Surdo-mudo não existe!!!

      Esse título parece estranho para você? Talvez seja porque escutamos a todo momento, nas ruas, nos lugares de prestação de serviços em geral, essa expressão recorrente: "ele é surdo-mudo, ou ele é mudinho", o que é pior ainda.  
          A expressão Surdo-mudo, era usada como um termo técnico a até pouco tempo atrás. E alguns  profissionais, na área da sáude, até hoje a utilizam, apesar de não ser, nem de longe, adequado.
      Se escutarmos com atenção esse termo veremos que nele podem estar ligados vários significantes: Exclusão, aprisionamento, passividade, impossibilidade, aquele que não tem fala, não tem o que falar... 
         É claro que as pessoas, em sua maioria, não utilizam esse termo pensando nele como forma de não dar lugar aos Surdos. Mas, inconscientemente é isso o que acontece e em muitos casos, até mesmo, dentro da própria família.

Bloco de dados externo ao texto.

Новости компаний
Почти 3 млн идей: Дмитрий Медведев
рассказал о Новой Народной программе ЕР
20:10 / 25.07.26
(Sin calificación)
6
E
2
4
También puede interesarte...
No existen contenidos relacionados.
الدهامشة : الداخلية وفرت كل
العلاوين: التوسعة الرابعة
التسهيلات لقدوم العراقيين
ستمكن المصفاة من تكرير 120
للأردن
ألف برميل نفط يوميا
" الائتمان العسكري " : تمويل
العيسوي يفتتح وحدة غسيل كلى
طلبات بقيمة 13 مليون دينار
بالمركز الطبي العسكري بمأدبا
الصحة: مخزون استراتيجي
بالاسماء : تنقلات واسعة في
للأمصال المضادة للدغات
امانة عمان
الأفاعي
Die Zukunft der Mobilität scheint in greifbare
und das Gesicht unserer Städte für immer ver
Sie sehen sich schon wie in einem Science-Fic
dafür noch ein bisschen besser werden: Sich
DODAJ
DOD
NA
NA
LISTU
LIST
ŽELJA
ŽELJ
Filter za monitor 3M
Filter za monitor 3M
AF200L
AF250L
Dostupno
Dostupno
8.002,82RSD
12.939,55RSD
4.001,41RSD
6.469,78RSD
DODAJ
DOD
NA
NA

          Para vários familiares de Surdos é difícil aceitar que a transmissão da Língua se dará de modo inverso. Não são os filhos que aprenderão com os pais, mas estes terão que se submeter a "Língua Materna" dos filhos: a Libras. Mas, materno não vem da mãe? Como é doloroso para alguns pais entender que não se trata de uma passagem de saberes de uma geração para outra, mas uma troca de saberes com o filho, que originalmente, deveria estar submetido "a ordem natural das coisas." Logo, se cria um distanciamento, os pais não conseguem quebrar a barreira que se ergue, quando percebem  que seus filhos têm uma identidade que não existe no resto da família. Pois, na maioria dos casos se tem um único Surdo dentro de uma família toda ouvinte.
Dessa dificuldade familiar, surge o preconceito, a recusa em reconhecer a diferença, que faz com que, desde muito cedo, o sujeito se veja tendo que lutar pelo seu espaço, defender seus direitos de cidadão, de filiação, de existência.

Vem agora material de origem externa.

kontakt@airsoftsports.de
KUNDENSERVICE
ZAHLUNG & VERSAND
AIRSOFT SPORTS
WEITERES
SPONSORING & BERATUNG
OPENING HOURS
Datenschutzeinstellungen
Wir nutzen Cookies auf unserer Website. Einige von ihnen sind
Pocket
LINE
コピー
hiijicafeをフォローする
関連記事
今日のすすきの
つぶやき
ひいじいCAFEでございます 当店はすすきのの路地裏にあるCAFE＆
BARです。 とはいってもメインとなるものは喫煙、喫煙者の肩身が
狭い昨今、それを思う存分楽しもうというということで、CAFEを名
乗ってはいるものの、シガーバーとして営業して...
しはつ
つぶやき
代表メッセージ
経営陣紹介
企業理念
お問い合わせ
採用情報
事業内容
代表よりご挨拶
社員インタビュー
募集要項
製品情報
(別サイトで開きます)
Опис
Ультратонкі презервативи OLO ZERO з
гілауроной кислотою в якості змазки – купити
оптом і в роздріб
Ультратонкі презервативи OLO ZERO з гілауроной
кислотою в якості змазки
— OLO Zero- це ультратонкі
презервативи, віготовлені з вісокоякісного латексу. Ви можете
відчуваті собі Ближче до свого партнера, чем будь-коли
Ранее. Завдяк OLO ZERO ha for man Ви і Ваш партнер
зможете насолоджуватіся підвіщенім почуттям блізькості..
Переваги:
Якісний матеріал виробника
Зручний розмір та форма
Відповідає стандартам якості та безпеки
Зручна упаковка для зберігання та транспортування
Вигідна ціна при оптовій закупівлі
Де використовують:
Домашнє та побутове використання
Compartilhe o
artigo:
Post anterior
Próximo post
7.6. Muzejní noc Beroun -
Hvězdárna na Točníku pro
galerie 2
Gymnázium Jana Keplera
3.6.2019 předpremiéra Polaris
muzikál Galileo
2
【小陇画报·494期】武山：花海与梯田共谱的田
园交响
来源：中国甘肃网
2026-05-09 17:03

         Os Surdos estão por muitas décadas, lutando para se fazerem ouvir pelos ouvintes. A Surdez acaba sendo nossa. Quando eu sei que existe uma língua própria que fará com que os Surdos possam exercer seus direitos, sua cidadania, sua subjetividade e não me interesso, não valorizo essa condição eu estou contribuindo para a opressão desse sujeito. Para mantê-lo na condição de excluído.  
     Por isso, o trabalho com pais, familiares, comunidade se faz tão necessário. É através da informação dada à sociedade e do oferecimento de um lugar de escuta dessas dificuldades parentais, que talvez seja possível se construir um lugar de inclusão.